Desde Paraná me consultaban cómo se viven allá este tipo de situaciones. Extrañada tengo que decir que la preocupación es parcial, al menos en el grueso de la gente, que siguió transitando ese 22 de marzo fatídico como si nada hubiese pasado. Así me lo confirmó un inmigrante venezolano que eligió exiliarse de su país para probar suerte en la capital española: “Están ajenos y no se inmutan”, comentó, también sorprendido por la naturalidad con que muchos perciben las masacres si no les ocurre en sus narices.
La respuesta común que podía escucharse por esos días en los hostels donde algún viajero tocaba el tema era: “Si ya hubo un atentado estos días, seguramente pasará tiempo para el siguiente”. Sin embargo, el 27 de marzo, cinco días después de las detonaciones en Bruselas, un video del Estado Islámico que circuló en las redes sociales simulando una explosión que destruía la Torre Eiffel generó que las autoridades definieran evacuar esa mañana uno de los emblemas parisinos por excelencia. El lugar estaba repleto de gente, ya que la Semana Santa tracciona turismo de diversos lugares. Lo mismo ocurrió en el museo del Louvre, cuando la alarma comenzó a sonar cerca del mediodía y a través del altavoz se pidió a la multitud que había concurrido esa mañana, con mensajes en diferentes idiomas para que nadie quedara sin enterarse, que desalojara el lugar “por cuestiones de seguridad”. En este último sitio estuve presente y viví en carne propia la angustia de sentir este tipo de amenazas, de saberse vulnerable a la locura de los fanatismos que históricamente han cercenado vidas en el afán de erradicar las diversidades. Me fui del lugar lo más rápidamente que pude y volví cuatro horas más tarde a buscar mi pasaporte, que había quedado en el Museo donde yace La Gioconda, pintada por el talentoso Leonardo Da Vinci. Empecé a preguntar en los mostradores de las recepciones y en los puestos de seguridad el motivo de la alarma más temprano. Asombrada, recibía la misma respuesta: nadie sabía nada. Hasta que una persona me aseguró que la accionaron por error, minimizando el hecho, que pasó a integrar mi anecdotario de viaje.
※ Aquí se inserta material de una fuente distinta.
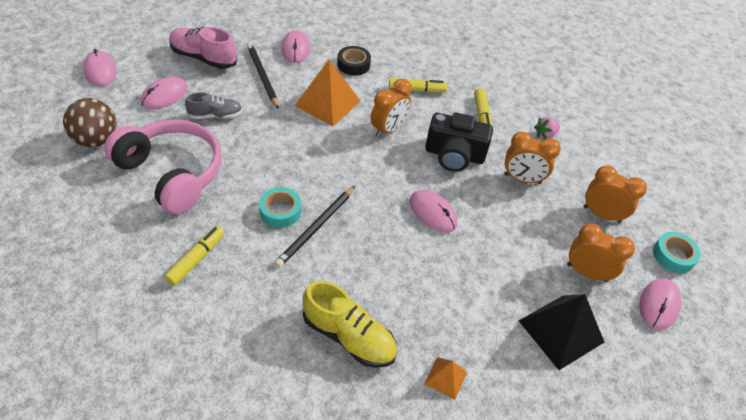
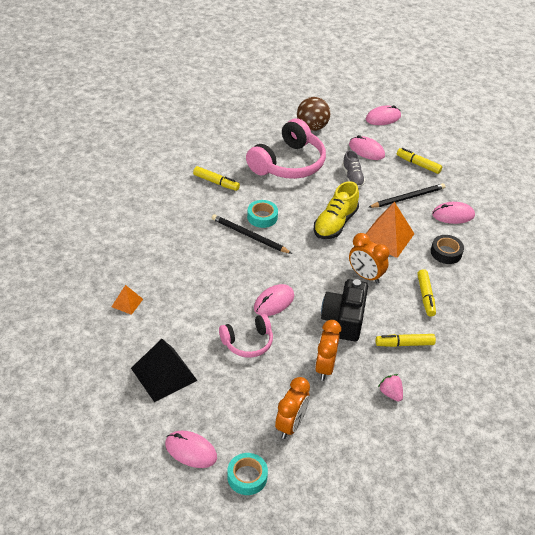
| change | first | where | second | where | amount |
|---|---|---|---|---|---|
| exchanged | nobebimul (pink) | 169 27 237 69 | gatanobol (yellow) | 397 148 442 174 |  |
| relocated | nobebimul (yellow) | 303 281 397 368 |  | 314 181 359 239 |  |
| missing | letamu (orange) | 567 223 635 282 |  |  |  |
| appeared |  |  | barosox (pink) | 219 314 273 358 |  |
En un principio me preguntaba cómo se puede vivir en ese contexto de amenazas latentes y permanecer tan distante, sin comprometerse, pero luego reflexioné sobre los innumerables riesgos a los que estamos expuestos en cualquier parte del mundo y que el mirar para otro lado cuando se arrebata la vida de manera violenta a una o más personas no es potestad exclusiva de los europeos: ocurre de acá a la China. Sin ir más lejos, en el Impenetrable chaqueño la postergación sistemática provoca muertes por hambre y otros flagelos propios de la pobreza; esto también podría catalogarse como un atentado, sobre todo contra los principios humanos más básicos.